Alaska-Seattle tension goes back a long time

Alaska-Seattle tension

Protestors surround yellow Shell oil rig in Port of Seattle (via KING5)

Seattle just can’t stay out of the national news. The latest bug light for media everywhere was the colorful flotilla of kayaks and other vessels last month surrounding a Royal Dutch Shell oil rig docked at the Port of Seattle intended for deployment in Alaska. Seattle environmentalists are trying to stop new drilling for oil in the Arctic.

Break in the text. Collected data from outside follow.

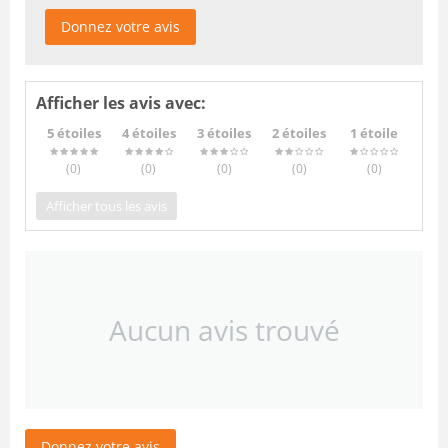
Donnez votre avis
Afficher les avis avec:
5 étoiles
4 étoiles
3 étoiles
2 étoiles
1 étoile
(0
)
(0
)
(0
)
(0
)
(0
)
Afficher tous les avis
Aucun avis trouvé
Donnez votre avis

Given that most of the gasoline sold in SUV-heavy Seattle comes from oil taken from Alaska, this protest registered a significant reading on my hypocrisy meter. But it’s also interesting from a historical standpoint. For upwards of a century Seattle has been telling Alaska what to do, and Alaskans haven’t been too happy about it.

The Alaska-Seattle tension goes back to the Klondike gold rush of 1897, which brought tens of thousands of fortune-hunters to western Canada and Alaska through Seattle, the closest city with rail service and a year-round port. The trade created some early fortunes and established Seattle as a major city–and, some said, the puppeteer to Alaska’s puppet.

“The link became so strong that Alaska was long considered to be the personal property of Seattle and Seattleites.” This isn’t just my New To Seattle perspective. It’s a quote up right now  on the official website of the City of Seattle–the same city whose leaders are trying to scuttle the oil rig siting–in an essay entitled “Brief History of Seattle.”

“The city of Seattle looks upon Alaska as one of its own children,” the American Forestry Association wrote barely a decade after the Gold Rush in 1909. Forty years later, in 1949,  Kiplinger’s Personal Finance magazine had this to say about the relationship between Seattle and Alaska:

The historic monopoly which Seattle holds on the Alaskan trade is now worth $170 million annually. But she may lose this plum. Alaskans are determined to break the monopoly. Alaskan Governor Ernest Gruening, strongly supported by his people, has said: “Seattle has exploited Alaska long enough. Alaska is too important to the United States and the world to be tied economically to a single city. We shall use other ports as entrances to Alaska.”

The liberal Gruening–he previously was editor of The Nation–later became a U.S. senator. He was one of only two lawmakers who voted against the touted-under-false-pretenses 1964 Gulf of Tonkin resolution, which significantly escalated U.S. involvement in Vietnam. That was not unlike the way the phony smoke about WMDs in Iraq steamrolled Congress in 2003 into authorizing a U.S. invasion there. Gruening’s political profile would have gone down well in present-day Seattle.

But beating up on Seattle still plays well in Alaska. The Alaska Legislature passed a resolution criticizing efforts by Washington State Governor Jay Inslee and Seattle Mayor Ed Murray to cancel the deal. Alaska Governor Bill Walker even came to Seattle to tour the rig.

In the middle of the current brouhaha, Paul Fuhs, an oil industry lobbyist who is executive director of the North Slope Port Authority in Alaska, told The Seattle Times that scuttling the oil rig docking deal in Seattle would be like Alaskans telling Washington State to “just shut down your Boeing plant and solve global warming with that.”

A column in Anchorage’s Alaska Dispatch News described the big protest in Seattle this way:

These activists drove cars–using fossil fuels–to the protest with their kayaks–made of petroleum products–loaded on top of their cars, then put on neoprene wetsuits–made from, you guessed it, petroleum products–and paddled out to protest the acquisition of the very resource they, like the rest of us, are dependent upon. 

The kayak protest certainly burnished Seattle’s liberal reputation for talking the talk–even if there was a lot less walking the walk.